Ding..........dang..............dong...............diddly !  That was pretty entertaining!  I've picked up some big pedes but when a baby castaneiceps started nibbling on my knuckle while shakin it's booty, it went back in the container.  I'm curious but don't have the courage to experience the bites willingly.  Someone has to do it.  As crazy as this sounds, researchers do this for......research.  Hope you have a phone or friend there just in case.  Let us know when you find the opium pede.  It would take an arachnodealer to a new level.


----------



## cacoseraph

Galapoheros said:
			
		

> Ding..........dang..............dong...............diddly !  That was pretty entertaining!  I've picked up some big pedes but when a baby castaneiceps started nibbling on my knuckle while shakin it's booty, it went back in the container.  I'm curious but don't have the courage to experience the bites willingly.  Someone has to do it.  As crazy as this sounds, researchers do this for......research.  Hope you have a phone or friend there just in case.  Let us know when you find the opium pede.  It would take an arachnodealer to a new level.


there are these japanese ones. psychotropic.

also give you Korskoff's Sydrome supposedly, a VERY strange short term memory dysfunction.


----------



## gphx

Hello,

I've had a lot of experience handling centipedes. First, I've wild caught quite a number of S. polymorpha, S. heros castanecieps, and S. h. arizonensis. With the S. polymorpha I ended up taking them for granted and carrying them around in a closed fist til I could find a container. Bites from smaller specimens were common - but minor. Then one day I picked up a larger one in springtime. It bit me in the thumb. That one hurt considerably and to my surprise the thumb became fairly swollen. The thumb was back to normal within a week. A friend who does venom extraction and analysis told me he's discovered in his lab that Scolopendra are a lot like rattlesnakes in that, after not having used any venom for a season, their venom is very concentrated and they are capable of delivering a much different dose with dramatically different effects.

A few years ago I did a handling demonstration of several large Scolopendrid species including S. h. castanecieps and an especially big S. gigantea (as they were then called) nicknamed 'Big Ass Ham'. I prefaced the demonstration by saying I was either about to give a demonstration or to go to the hospital.
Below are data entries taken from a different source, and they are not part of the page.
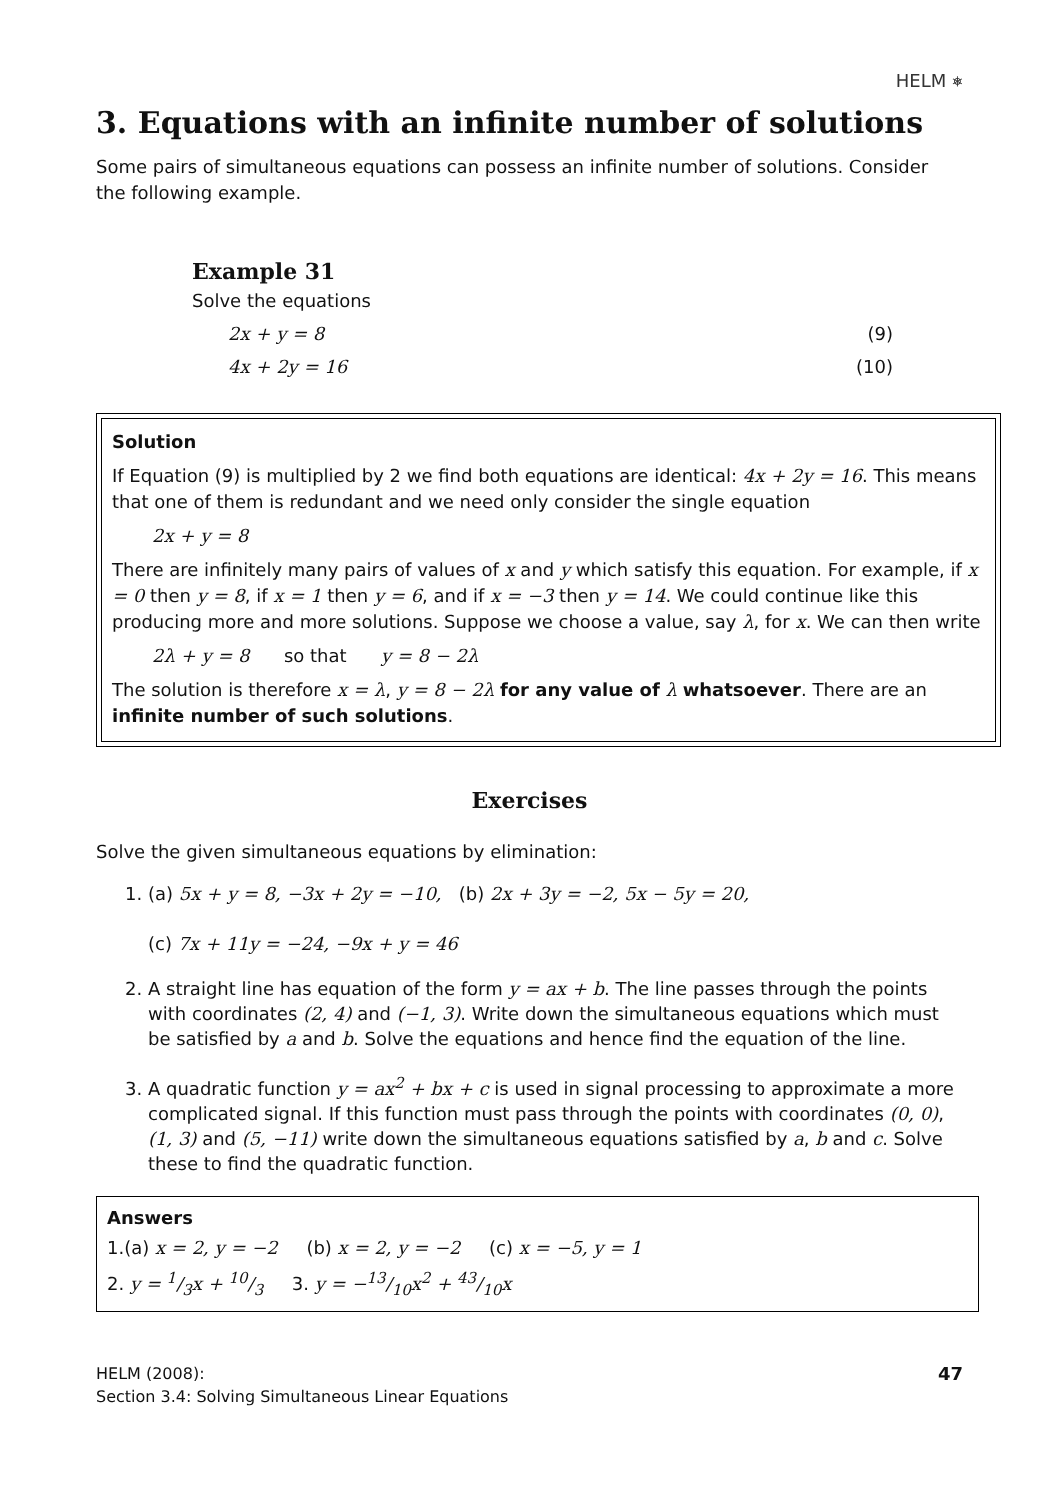HELM ⎈
3. Equations with an infinite number of solutions
Some pairs of simultaneous equations can possess an infinite number of solutions. Consider the following example.
Example 31
Solve the equations
2x + y = 8 (9)
4x + 2y = 16 (10)
Solution
If Equation (9) is multiplied by 2 we find both equations are identical: 4x + 2y = 16. This means that one of them is redundant and we need only consider the single equation
2x + y = 8
There are infinitely many pairs of values of x and y which satisfy this equation. For example, if x = 0 then y = 8, if x = 1 then y = 6, and if x = −3 then y = 14. We could continue like this producing more and more solutions. Suppose we choose a value, say λ, for x. We can then write
2λ + y = 8 so that y = 8 − 2λ
The solution is therefore x = λ, y = 8 − 2λ for any value of λ whatsoever. There are an infinite number of such solutions.
Exercises
Solve the given simultaneous equations by elimination:
1. (a) 5x + y = 8, −3x + 2y = −10, (b) 2x + 3y = −2, 5x − 5y = 20,
(c) 7x + 11y = −24, −9x + y = 46
2. A straight line has equation of the form y = ax + b. The line passes through the points with coordinates (2, 4) and (−1, 3). Write down the simultaneous equations which must be satisfied by a and b. Solve the equations and hence find the equation of the line.
3. A quadratic function y = ax<sup>2</sup> + bx + c is used in signal processing to approximate a more complicated signal. If this function must pass through the points with coordinates (0, 0), (1, 3) and (5, −11) write down the simultaneous equations satisfied by a, b and c. Solve these to find the quadratic function.
Answers
1.(a) x = 2, y = −2 (b) x = 2, y = −2 (c) x = −5, y = 1
2. y = 1/3x + 10/3 3. y = −13/10x<sup>2</sup> + 43/10x
HELM (2008):
Section 3.4: Solving Simultaneous Linear Equations
47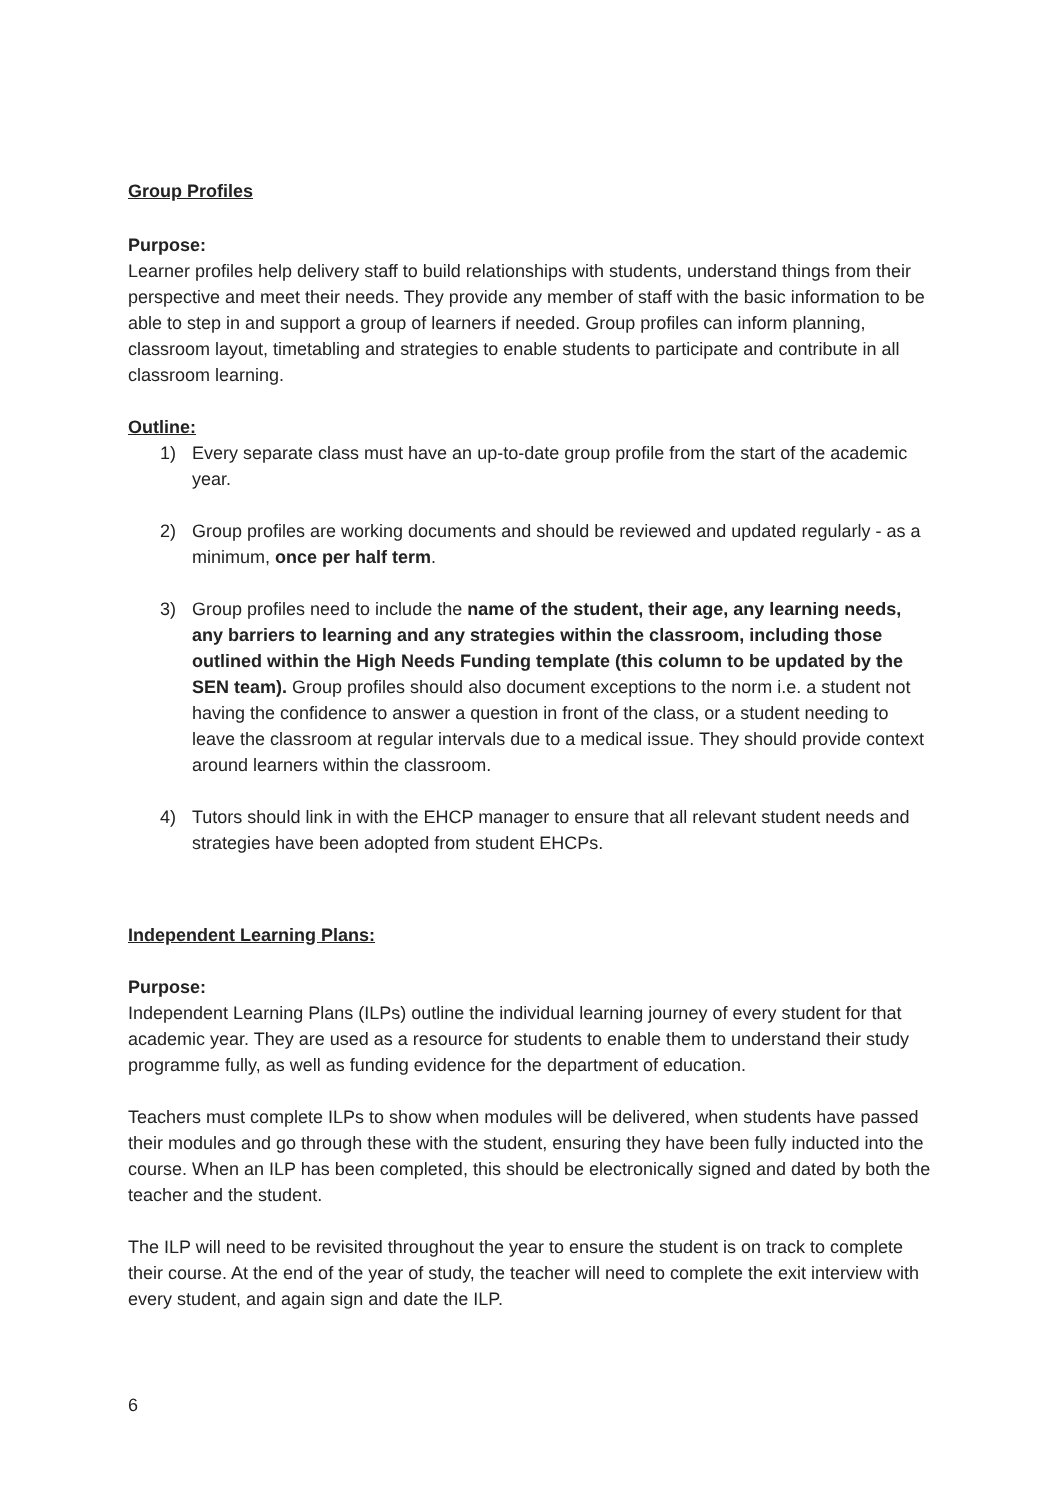Group Profiles
Purpose:
Learner profiles help delivery staff to build relationships with students, understand things from their perspective and meet their needs. They provide any member of staff with the basic information to be able to step in and support a group of learners if needed. Group profiles can inform planning, classroom layout, timetabling and strategies to enable students to participate and contribute in all classroom learning.
Outline:
1) Every separate class must have an up-to-date group profile from the start of the academic year.
2) Group profiles are working documents and should be reviewed and updated regularly - as a minimum, once per half term.
3) Group profiles need to include the name of the student, their age, any learning needs, any barriers to learning and any strategies within the classroom, including those outlined within the High Needs Funding template (this column to be updated by the SEN team). Group profiles should also document exceptions to the norm i.e. a student not having the confidence to answer a question in front of the class, or a student needing to leave the classroom at regular intervals due to a medical issue. They should provide context around learners within the classroom.
4) Tutors should link in with the EHCP manager to ensure that all relevant student needs and strategies have been adopted from student EHCPs.
Independent Learning Plans:
Purpose:
Independent Learning Plans (ILPs) outline the individual learning journey of every student for that academic year. They are used as a resource for students to enable them to understand their study programme fully, as well as funding evidence for the department of education.
Teachers must complete ILPs to show when modules will be delivered, when students have passed their modules and go through these with the student, ensuring they have been fully inducted into the course. When an ILP has been completed, this should be electronically signed and dated by both the teacher and the student.
The ILP will need to be revisited throughout the year to ensure the student is on track to complete their course. At the end of the year of study, the teacher will need to complete the exit interview with every student, and again sign and date the ILP.
6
It was fairly uneventful. After the show Billy Norton approached me wanting to buy the S. gigantea. I wasn't anxious to sell and in hindsight the Peruvian borders closed shortly thereafter, but after a couple of days of Billy asking me I relented, on the condition that he promise not handle it.

Apparently as soon as he got it home he handled it. He handled it once more after that and got bit. His hand and forearm swelled severely and a serious infection set in. Billy was under a doctor's care for a while and on medication for a couple weeks if I remember correctly.

As far as I'm aware Dr. Scott Stockwell is the only other individual who has given handling demonstrations at the ATS conventions. According to troll Scott told him that he gets bit about every other time he gives a demonstration. As I understand it he rarely gives them as sometimes the bites he's received have been altogether unpleasant.

Carl Sandefer is another person who has reported being bitten by a large Scolopendra, in his case a subspinipes if my recollection is correct. The bite was extremely painful and he reported that his hand swelled up like a medical glove blown up as if it were a balloon.

Once I was shooting publicity stills with David Attenborough of the BBC documentaries. My task at that moment of that day was to pose a Scolopendra subspinipes running across a log in front of David so he could look upon it from above and be filmed in the process. Apparently there was some issue with the camera and I ended up running that S. subspinipes across that log a couple of dozen times, maybe more. None of the usual tools I'd brought with me were working out very well logistically and it was a warm day and the centipede was only getting warmer, so I did much of that manipulation with my hands. I can tell you that I've been bitten and stung by a lot of things, some of them high caliber and a few of them intentionally so, but even so I wouldn't care to repeat that particular part of that day ever again. Not that I was bitten but I was acutely aware we were pushing it to its limit and it was just a matter of time. I was fortunate and what I expected did not come.

In my opinion anyone handling Scolopendra should realize that eventually they will get bit and, if they're lucky, it'll only be painful instead of extremely painful and expensive.

Even though I didn't get bit filming that day I rarely handle the big boys any more. Standing there in the sun with a centipede crawling across my hand I remembered watching one bite a mouse and seeing the mouse go instantly motionless, then becoming some strange colors shortly thereafter. And then I imagined what could happen if one thought my thumb was a mouse. Since that moment I don't feed centipedes pinkies anymore. Why get them accustomed to eating things that look like thumbs?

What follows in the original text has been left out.